Les Trois d’El Hiblu

Détournement d’humanité

En 2019, Amara, Abdul et Abdalla sont arrêtés à Malte. Accusés d’avoir détourné le navire pétrolier El Hiblu 1, ils ont été inculpés en novembre 2023 en vertu de législations antiterroristes. Leur tort ? Anglophones, ils ont simplement accepté de jouer les interprètes avec la centaine de personnes secourues.

Le 26 mars 2019, 108 personnes fuyant la Libye tentent de rejoindre l’Europe à bord d’un canot pneumatique. Alors que l’embarcation commence à se dégonfler, un cargo se porte à leur secours : c’est le navire pétrolier El Hiblu 1. Le capitaine leur assure mettre le cap sur Malte, terre la plus proche. Mais il ne tarde pas à virer vers Tripoli, sous les ordres d’un avion de l’opération militaire européenne Sophia. À la vue de la Libye – terre de torture pour les exilé·es – certain·es menacent de se jeter à la mer et d’autres annoncent qu’ils refuseront de descendre du bateau. Face à ces réactions, le navire repart vers Malte. Le capitaine demande à trois exilés anglophones d’opérer la traduction avec les passagers à majorité francophone1.

Amara Kromah, Abdul Kader et Abdalla Bari ont entre 16 et 19 ans et sont originaires de Guinée et de Côte d’Ivoire. À l’arrivée du bateau dans les eaux maltaises, ils sont emprisonnés pendant près de huit mois, accusés d’avoir activement détourné le navire en menaçant l’équipage, avant d’être libérés sous caution en novembre 2019. Soutenu par de nombreuses ONG et associations qui demandent l’abandon des charges, leur cas est aussi médiatisé à travers les nombreux témoignages des personnes exilées présentes à bord du pétrolier2. Tous affirment qu’il n’y a pas eu de violences, qu’ils n’étaient pas armés et que les adolescents-interprètes sont plus des héros de circonstance que des leaders.

*

Dans cette affaire, tout est absurde. Pour de nombreuses organisations de défense des exilé·es, c’est la tentative de les ramener en Libye qui est illégale : la loi maritime internationale impose de déposer les naufragés en « lieu sûr ». Or, des centaines de témoignages, à commencer par ceux des autres exilés à bord d’El Hiblu 1, décrivent l’horreur en Libye : torture, emprisonnement, esclavage, viol… Lors d’une des premières audiences, le procureur en charge du dossier pérore : «  Sauf votre respect, cela revient à dire que si mon enfant est malade, j’ai le droit de voler pour le soigner[« El Hiblu 1 : “Age assessment confirmed two of the accused are minors” », Newsbook Malta, 11/04/2019.]. » Même tonalité réprobatrice dans le traitement médiatique international, où s’impose l’idée du piratage, les images de l’interception du navire par l’armée maltaise faisant foi. Cette tendance à associer trajectoires d’exil et terrorisme, un biais idéologique sans fondement, est de plus en plus répandue en Europe (voir-ci dessous).

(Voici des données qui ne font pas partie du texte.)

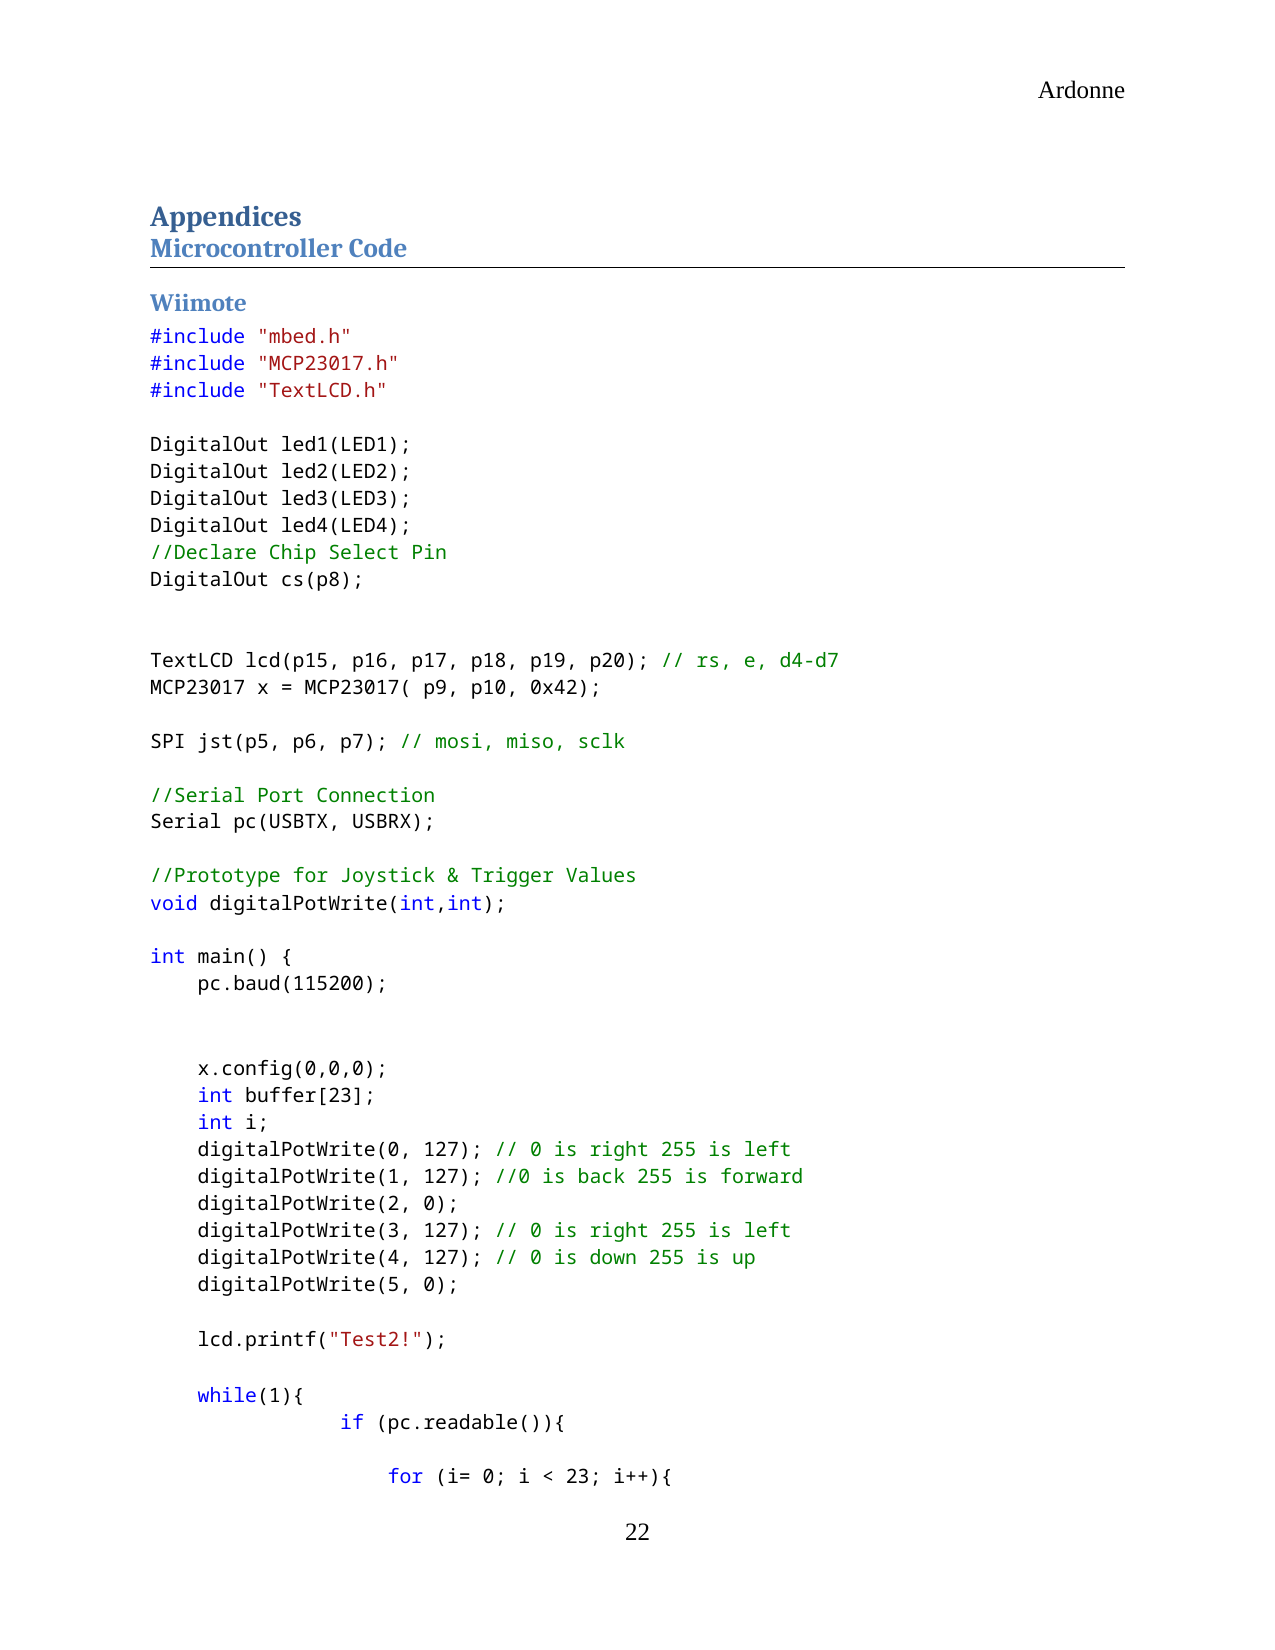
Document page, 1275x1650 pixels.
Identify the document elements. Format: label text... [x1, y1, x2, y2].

text DigitalOut cs(p8); [150, 565, 1125, 592]
text digitalPotWrite(1, 127); //0 is back 255 is forward [150, 1162, 1125, 1189]
text while(1){ [150, 1381, 1125, 1408]
text DigitalOut led3(LED3); [150, 484, 1125, 511]
text #include "MCP23017.h" [150, 349, 1125, 376]
text for (i= 0; i < 23; i++){ [150, 1462, 1125, 1489]
text SPI jst(p5, p6, p7); // mosi, miso, sclk [150, 727, 1125, 754]
text x.config(0,0,0); [150, 1054, 1125, 1081]
text if (pc.readable()){ [150, 1408, 1125, 1435]
text //Declare Chip Select Pin [150, 538, 1125, 565]
text Microcontroller Code [150, 233, 1125, 267]
text pc.baud(115200); [150, 970, 1125, 997]
text TextLCD lcd(p15, p16, p17, p18, p19, p20); // rs, e, d4-d7 [150, 646, 1125, 673]
text void digitalPotWrite(int,int); [150, 889, 1125, 916]
text int main() { [150, 943, 1125, 970]
text DigitalOut led2(LED2); [150, 457, 1125, 484]
text MCP23017 x = MCP23017( p9, p10, 0x42); [150, 673, 1125, 700]
text //Serial Port Connection [150, 781, 1125, 808]
text digitalPotWrite(5, 0); [150, 1270, 1125, 1297]
text int buffer[23]; [150, 1081, 1125, 1108]
text lcd.printf("Test2!"); [150, 1326, 1125, 1353]
text int i; [150, 1108, 1125, 1135]
text //Prototype for Joystick & Trigger Values [150, 862, 1125, 889]
subtitle Appendices [150, 200, 1125, 233]
text digitalPotWrite(0, 127); // 0 is right 255 is left [150, 1135, 1125, 1162]
text DigitalOut led1(LED1); [150, 430, 1125, 457]
text digitalPotWrite(2, 0); [150, 1189, 1125, 1216]
text DigitalOut led4(LED4); [150, 511, 1125, 538]
subtitle Wiimote [150, 289, 1125, 318]
text digitalPotWrite(4, 127); // 0 is down 255 is up [150, 1243, 1125, 1270]
text #include "TextLCD.h" [150, 376, 1125, 403]
text #include "mbed.h" [150, 322, 1125, 349]
text Serial pc(USBTX, USBRX); [150, 808, 1125, 835]
text digitalPotWrite(3, 127); // 0 is right 255 is left [150, 1216, 1125, 1243]
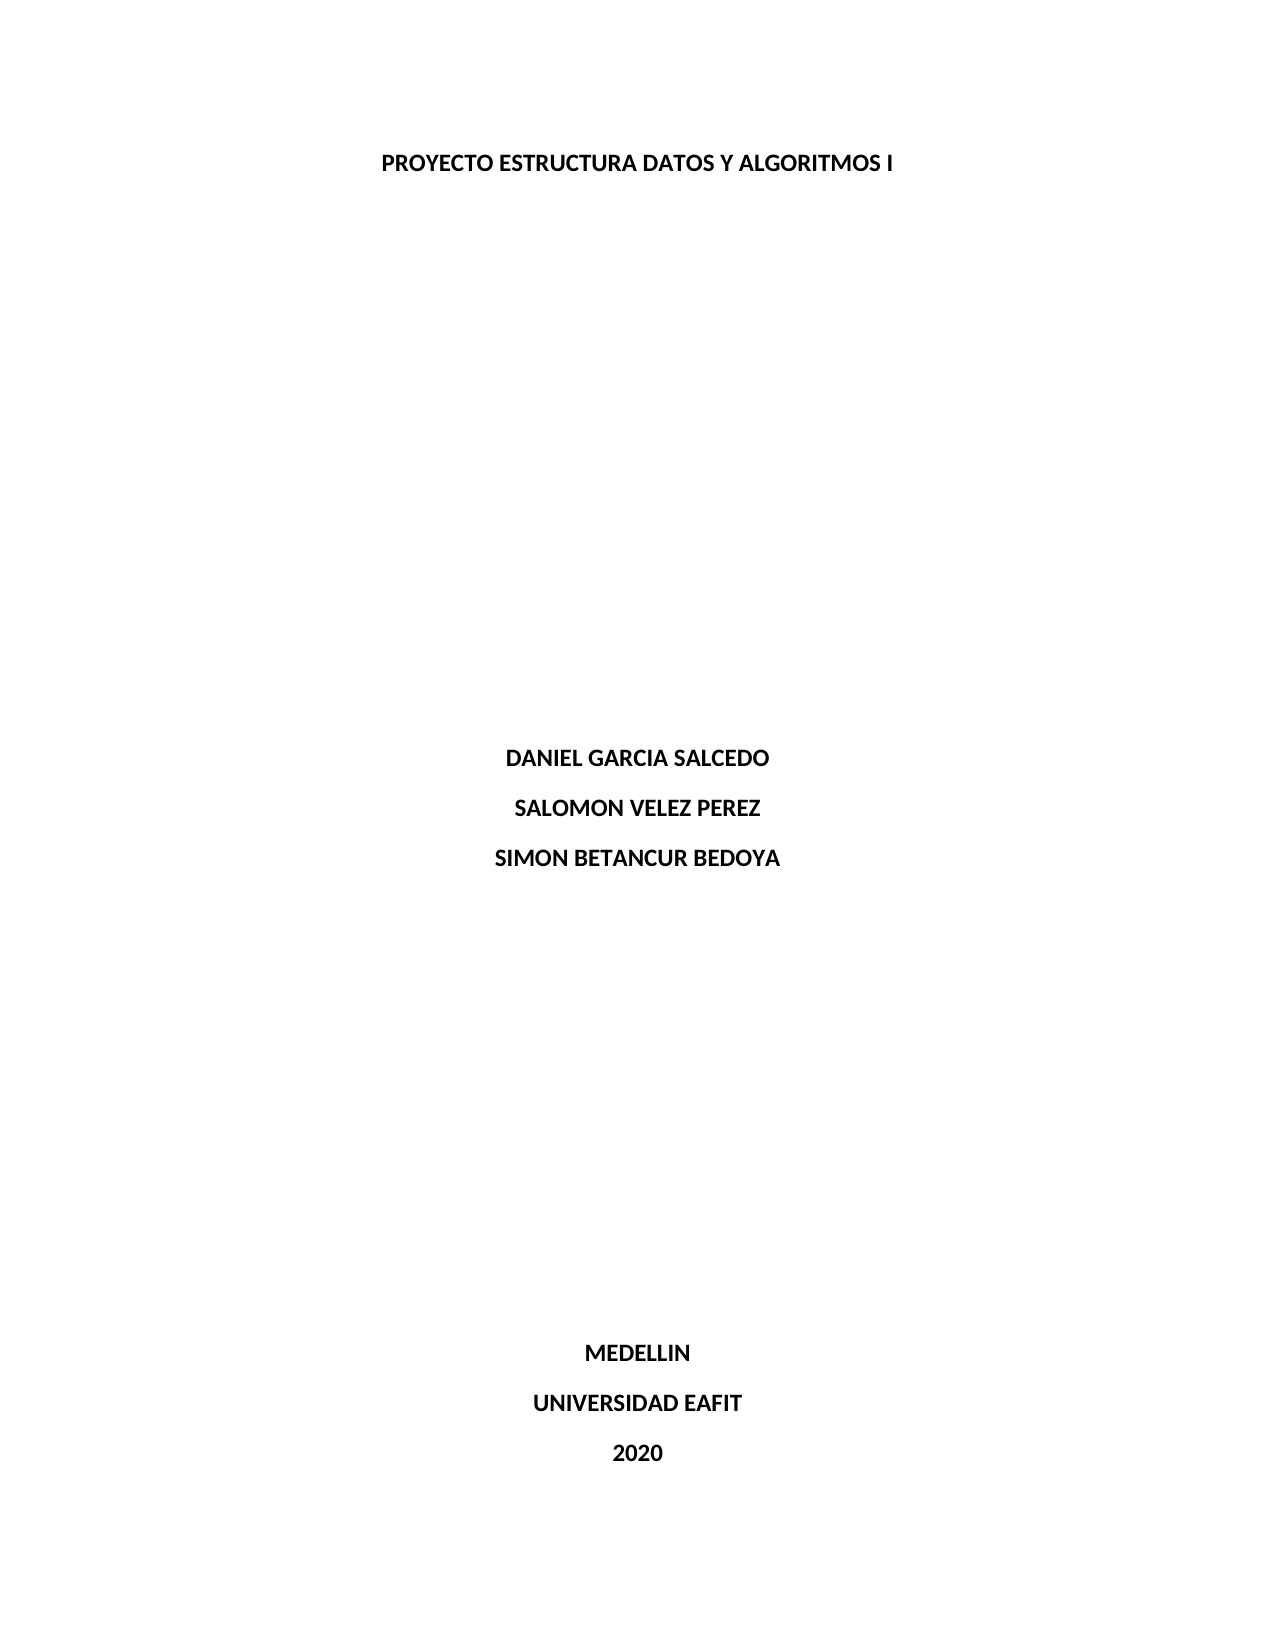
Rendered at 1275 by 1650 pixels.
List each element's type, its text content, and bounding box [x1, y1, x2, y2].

text MEDELLIN [177, 1338, 1098, 1368]
text UNIVERSIDAD EAFIT [177, 1387, 1098, 1418]
text DANIEL GARCIA SALCEDO [177, 743, 1098, 773]
text SIMON BETANCUR BEDOYA [177, 842, 1098, 872]
text SALOMON VELEZ PEREZ [177, 792, 1098, 823]
text PROYECTO ESTRUCTURA DATOS Y ALGORITMOS I [177, 148, 1098, 178]
text 2020 [177, 1437, 1098, 1467]
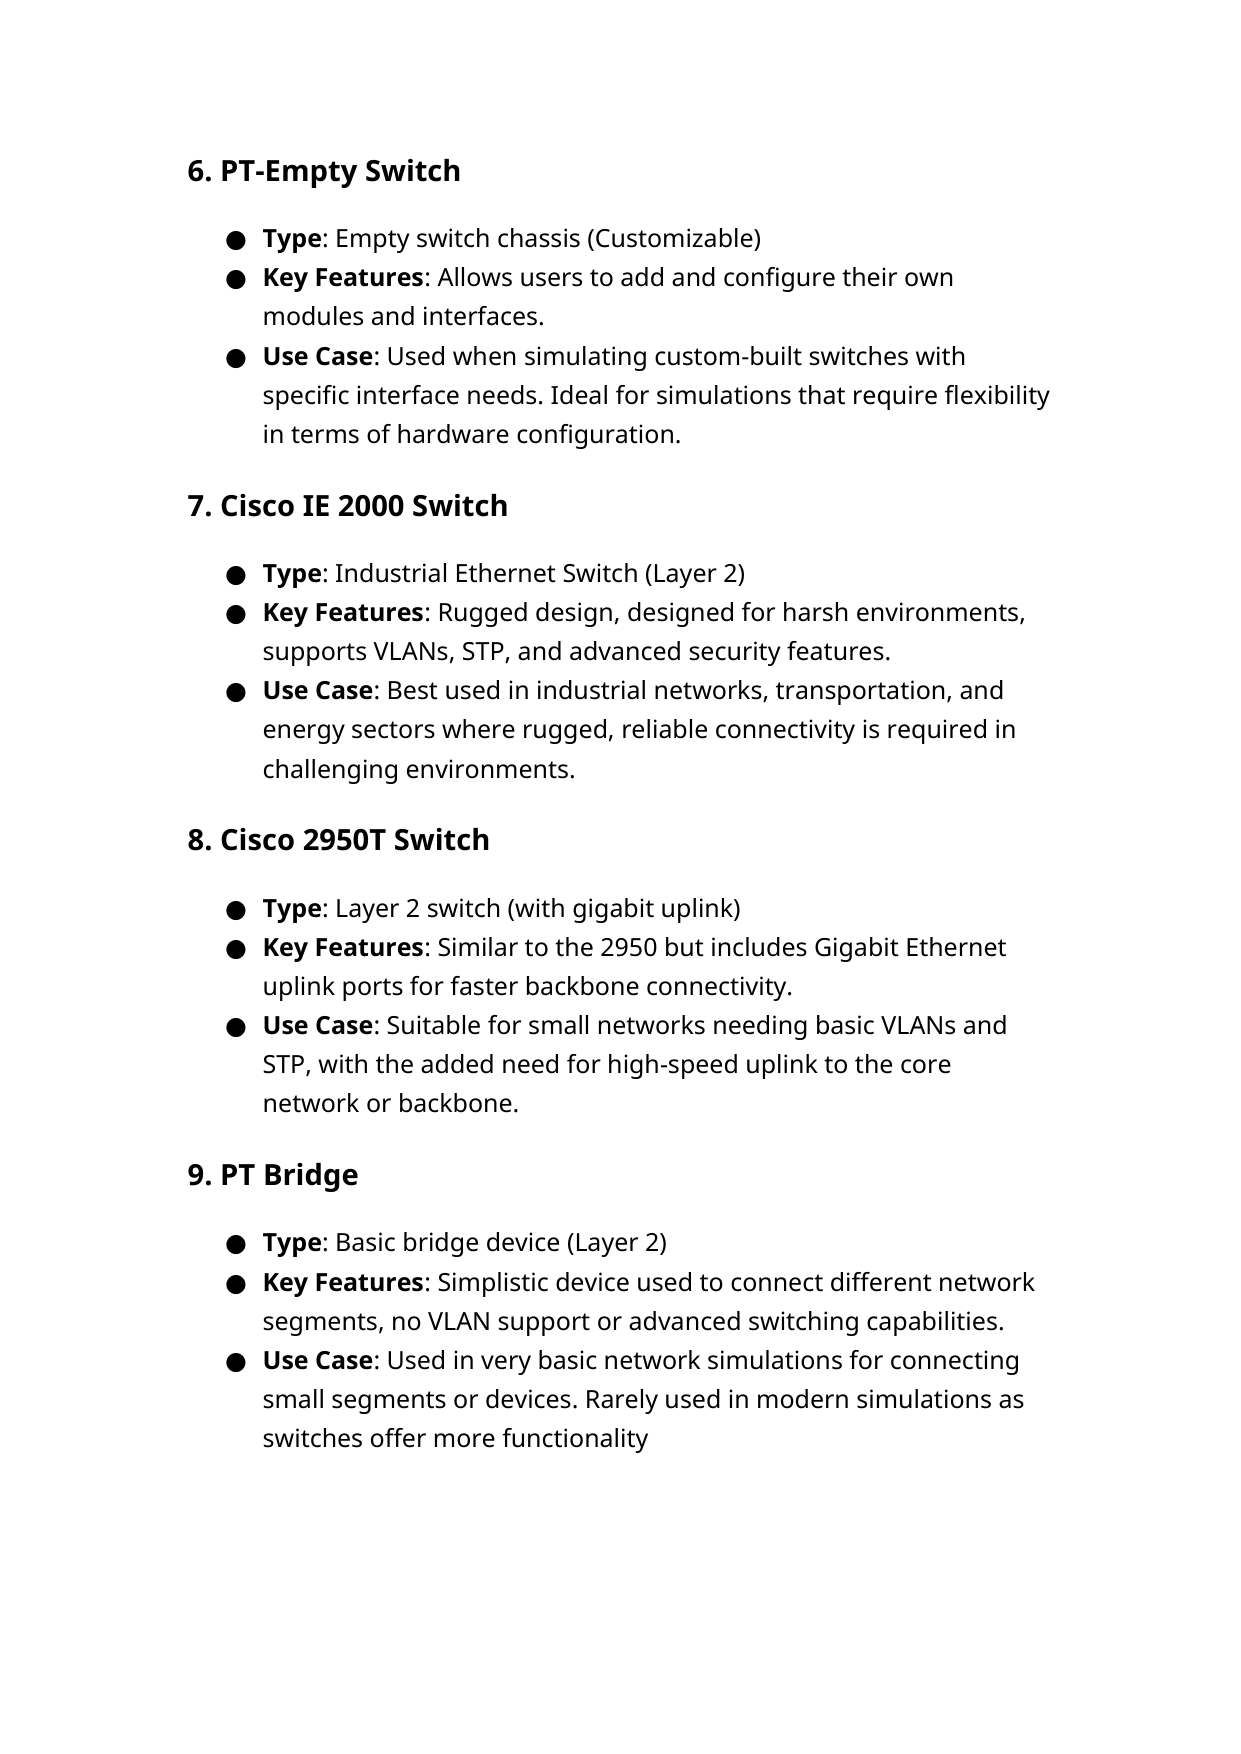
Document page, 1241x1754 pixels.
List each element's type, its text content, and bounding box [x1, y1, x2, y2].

list Use Case: Used in very basic network simulations for connecting small segments or devices. Rarely used in modern simulations as switches offer more functionality [225, 1342, 1053, 1455]
subtitle 6. PT-Empty Switch [187, 150, 1053, 190]
list Key Features: Similar to the 2950 but includes Gigabit Ethernet uplink ports for faster backbone connectivity. [225, 929, 1053, 1003]
list Key Features: Rugged design, designed for harsh environments, supports VLANs, STP, and advanced security features. [225, 594, 1053, 668]
list Use Case: Suitable for small networks needing basic VLANs and STP, with the added need for high-speed uplink to the core network or backbone. [225, 1008, 1053, 1120]
list Type: Basic bridge device (Layer 2) [225, 1225, 1053, 1259]
subtitle 7. Cisco IE 2000 Switch [187, 485, 1053, 524]
subtitle 9. PT Bridge [187, 1154, 1053, 1194]
list Key Features: Simplistic device used to connect different network segments, no VLAN support or advanced switching capabilities. [225, 1264, 1053, 1337]
list Use Case: Used when simulating custom-built switches with specific interface needs. Ideal for simulations that require flexibility in terms of hardware configuration. [225, 338, 1053, 451]
list Use Case: Best used in industrial networks, transportation, and energy sectors where rugged, reliable connectivity is required in challenging environments. [225, 673, 1053, 785]
subtitle 8. Cisco 2950T Switch [187, 819, 1053, 859]
list Key Features: Allows users to add and configure their own modules and interfaces. [225, 260, 1053, 333]
list Type: Empty switch chassis (Customizable) [225, 221, 1053, 255]
list Type: Layer 2 switch (with gigabit uplink) [225, 890, 1053, 924]
list Type: Industrial Ethernet Switch (Layer 2) [225, 555, 1053, 589]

Les Trois d’El Hiblu vivent ainsi le quotidien de prévenus pour terrorisme. Les mécanismes de la répression pèsent sur leur moral, avec leur cortège de contrôles judiciaires, pointages quotidiens et incertitude quant à leur avenir. « Ils jouent avec nos vies. J’essaie d’être fort mais ça me consume […]. Je ne me sens pas libre », expliquait en 2022 Amara à Amnesty International. À tel point qu’un des Trois, Adbdul Kader, ne pointe plus depuis août dernier. Au regard des peines de prison encourues, on lui souhaite une cavale sans accrocs !

Par Léna Rosada

1 Un récit à retrouver en podcast sur Chronique à MER, sur le site du projet Alarmphone.

2 Les éléments du procès et un argumentaire pour l’abandon des charges sont disponibles sur elhiblu3.info.